Todo ello tiene un reflejo institucional. Creo que la actuación política está siendo básicamente correcta, aunque no acabo de entender algunas indecisiones. Porque, repito, olas de miedo no ha habido. Más bien ha habido que asustar un poco para que la gente se toque con el codo o se quede en casa. Posiblemente los políticos, habituados a terremotos de palabras huecas, han tenido más miedo al miedo que los ciudadanos particulares que, en su aislamiento, no han podido vertebrar el temor. Pero me parece pecado venial. Por eso causa tristeza, y aprensión, empezar a escuchar a líderes de opinión que usan a los políticos, otra vez, de chivos expiatorios. Y vergüenza los políticos que se degradan en el insulto al otro, cuando lo que más necesitamos no es la unanimidad, pero sí las muestras de respeto, bonhomía, elegancia y, si se me apura, buen humor. Dicho esto, mal harían los gobernantes, a los que les ha tocado la peor de las situaciones, dejando la imaginación en la mochila y no advertir eso a lo que aludía: mañana no será como el mañana que ayer podía pensarse, en muchas de sus facetas. Quien sea capaz de advertirlo servirá mejor ahora y en el futuro. Ahora no se van a ganar elecciones, pero pueden perderse.

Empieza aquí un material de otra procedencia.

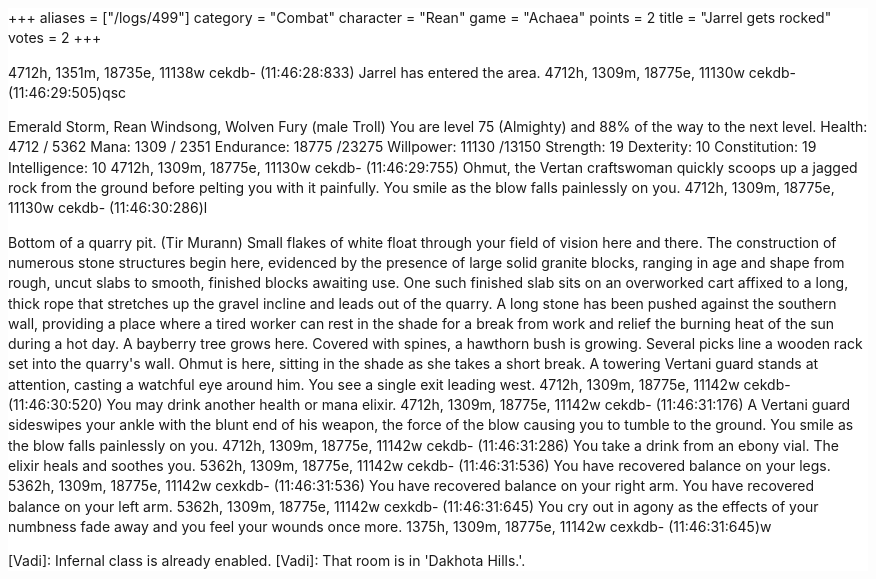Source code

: +++
aliases = ["/logs/499"]
category = "Combat"
character = "Rean"
game = "Achaea"
points = 2
title = "Jarrel gets rocked"
votes = 2
+++

4712h, 1351m, 18735e, 11138w cekdb-  (11:46:28:833)
Jarrel has entered the area.
4712h, 1309m, 18775e, 11130w cekdb-  (11:46:29:505)qsc

Emerald Storm, Rean Windsong, Wolven Fury (male Troll)
You are level 75 (Almighty) and 88% of the way to the next level.
Health:       4712 / 5362     Mana:         1309 / 2351
Endurance:   18775 /23275     Willpower:   11130 /13150
Strength: 19  Dexterity: 10  Constitution: 19  Intelligence: 10
4712h, 1309m, 18775e, 11130w cekdb-  (11:46:29:755)
Ohmut, the Vertan craftswoman quickly scoops up a jagged rock from the ground 
before pelting you with it painfully.
You smile as the blow falls painlessly on you.
4712h, 1309m, 18775e, 11130w cekdb-  (11:46:30:286)l

Bottom of a quarry pit. (Tir Murann)
Small flakes of white float through your field of vision here and there. The 
construction of numerous stone structures begin here, evidenced by the presence 
of large solid granite blocks, ranging in age and shape from rough, uncut slabs 
to smooth, finished blocks awaiting use. One such finished slab sits on an 
overworked cart affixed to a long, thick rope that stretches up the gravel 
incline and leads out of the quarry. A long stone has been pushed against the 
southern wall, providing a place where a tired worker can rest in the shade for 
a break from work and relief the burning heat of the sun during a hot day. A 
bayberry tree grows here. Covered with spines, a hawthorn bush is growing. 
Several picks line a wooden rack set into the quarry's wall. Ohmut is here, 
sitting in the shade as she takes a short break. A towering Vertani guard stands
at attention, casting a watchful eye around him.
You see a single exit leading west.
4712h, 1309m, 18775e, 11142w cekdb-  (11:46:30:520)
You may drink another health or mana elixir.
4712h, 1309m, 18775e, 11142w cekdb-  (11:46:31:176)
A Vertani guard sideswipes your ankle with the blunt end of his weapon, the 
force of the blow causing you to tumble to the ground.
You smile as the blow falls painlessly on you.
4712h, 1309m, 18775e, 11142w cekdb-  (11:46:31:286)
You take a drink from an ebony vial.
The elixir heals and soothes you.
5362h, 1309m, 18775e, 11142w cekdb-  (11:46:31:536)
You have recovered balance on your legs.
5362h, 1309m, 18775e, 11142w cexkdb-  (11:46:31:536)
You have recovered balance on your right arm.
You have recovered balance on your left arm.
5362h, 1309m, 18775e, 11142w cexkdb-  (11:46:31:645)
You cry out in agony as the effects of your numbness fade away and you feel your
wounds once more.
1375h, 1309m, 18775e, 11142w cexkdb-  (11:46:31:645)w


[Vadi]: Infernal class is already enabled.
[Vadi]: That room is in 'Dakhota Hills.'.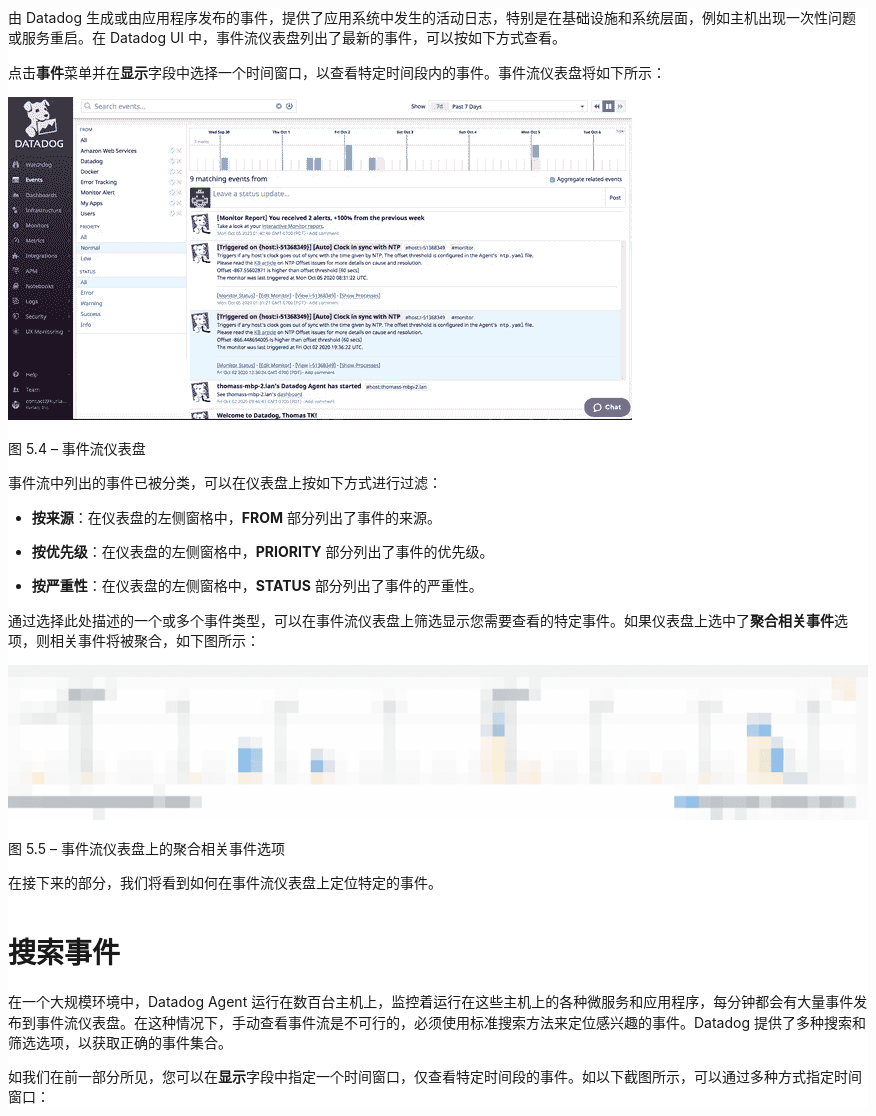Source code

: 由 Datadog 生成或由应用程序发布的事件，提供了应用系统中发生的活动日志，特别是在基础设施和系统层面，例如主机出现一次性问题或服务重启。在 Datadog UI 中，事件流仪表盘列出了最新的事件，可以按如下方式查看。

点击**事件**菜单并在**显示**字段中选择一个时间窗口，以查看特定时间段内的事件。事件流仪表盘将如下所示：

![图 5.4 – 事件流仪表盘](img/Figure_5.4_B16483.jpg)

图 5.4 – 事件流仪表盘

事件流中列出的事件已被分类，可以在仪表盘上按如下方式进行过滤：

+   **按来源**：在仪表盘的左侧窗格中，**FROM** 部分列出了事件的来源。

+   **按优先级**：在仪表盘的左侧窗格中，**PRIORITY** 部分列出了事件的优先级。

+   **按严重性**：在仪表盘的左侧窗格中，**STATUS** 部分列出了事件的严重性。

通过选择此处描述的一个或多个事件类型，可以在事件流仪表盘上筛选显示您需要查看的特定事件。如果仪表盘上选中了**聚合相关事件**选项，则相关事件将被聚合，如下图所示：

![图 5.5 – 事件流仪表盘上的聚合相关事件选项](img/Figure_5.5_B16483.jpg)

图 5.5 – 事件流仪表盘上的聚合相关事件选项

在接下来的部分，我们将看到如何在事件流仪表盘上定位特定的事件。

# 搜索事件

在一个大规模环境中，Datadog Agent 运行在数百台主机上，监控着运行在这些主机上的各种微服务和应用程序，每分钟都会有大量事件发布到事件流仪表盘。在这种情况下，手动查看事件流是不可行的，必须使用标准搜索方法来定位感兴趣的事件。Datadog 提供了多种搜索和筛选选项，以获取正确的事件集合。

如我们在前一部分所见，您可以在**显示**字段中指定一个时间窗口，仅查看特定时间段的事件。如以下截图所示，可以通过多种方式指定时间窗口：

Peleas, desencuentros, dispersión de objetivos, inflación de cargos, falta de transparencia racionalmente gestionada o sectarismo serán bazas que hasta ayer sirvieron y en estos días pueden destrozar la imagen pública de cualquier líder. Concentrar los esfuerzos de gobierno en intentar ponerse bajo la óptica de las consecuencias del coronavirus debe ser tarea colectiva y no sólo del departamento de salud; ahorrar en esfuerzos no prioritarios parece una prioridad que será apreciada por la ciudadanía; colaborar con las mayorías parlamentarias para desbloquear presupuestos con color social, será mejor apreciado que hablar de cosas que hasta hace dos meses eran nuestra vida. Conformar nuevos Gobiernos con menos responsables y mejor coordinación quizá no sea idea descabellada. Saber que casi todo puede esperar será una lección de sabiduría. (Digo casi todo y no todo: las catástrofes no forman cola. Aprovechar la situación para incrementar la prevención de fenómenos ligados a la emergencia climática debería ser otra prioridad). El respeto por lo institucional ha de ser la brújula: en la Constitución y en las leyes hay respuestas a cuestiones que crean confusión en una opinión pública que también encontrará sosiego en instituciones sólidas y en un derecho igual y fiable. Expresiones como «cerrar» Parlamentos son abusivas. Desconvocar Elecciones parece innecesario y si hay que incrementar controles habrá que aplicar, sin dramatismo, el estado de alarma. Todo eso siempre será mejor que esperar a la arbitrariedad de un gobernante o la ocurrencia inculta del influencer aburrido. Y queda la economía: esto también es otra crisis económica. Aprendamos una sola cosa de la anterior: hay que impedir, como sea, que de ella se salga con mayores índices de desigualdad. Más desigualdad tras estos rigores pondría a toda nuestra arquitectura de convivencia en peligro.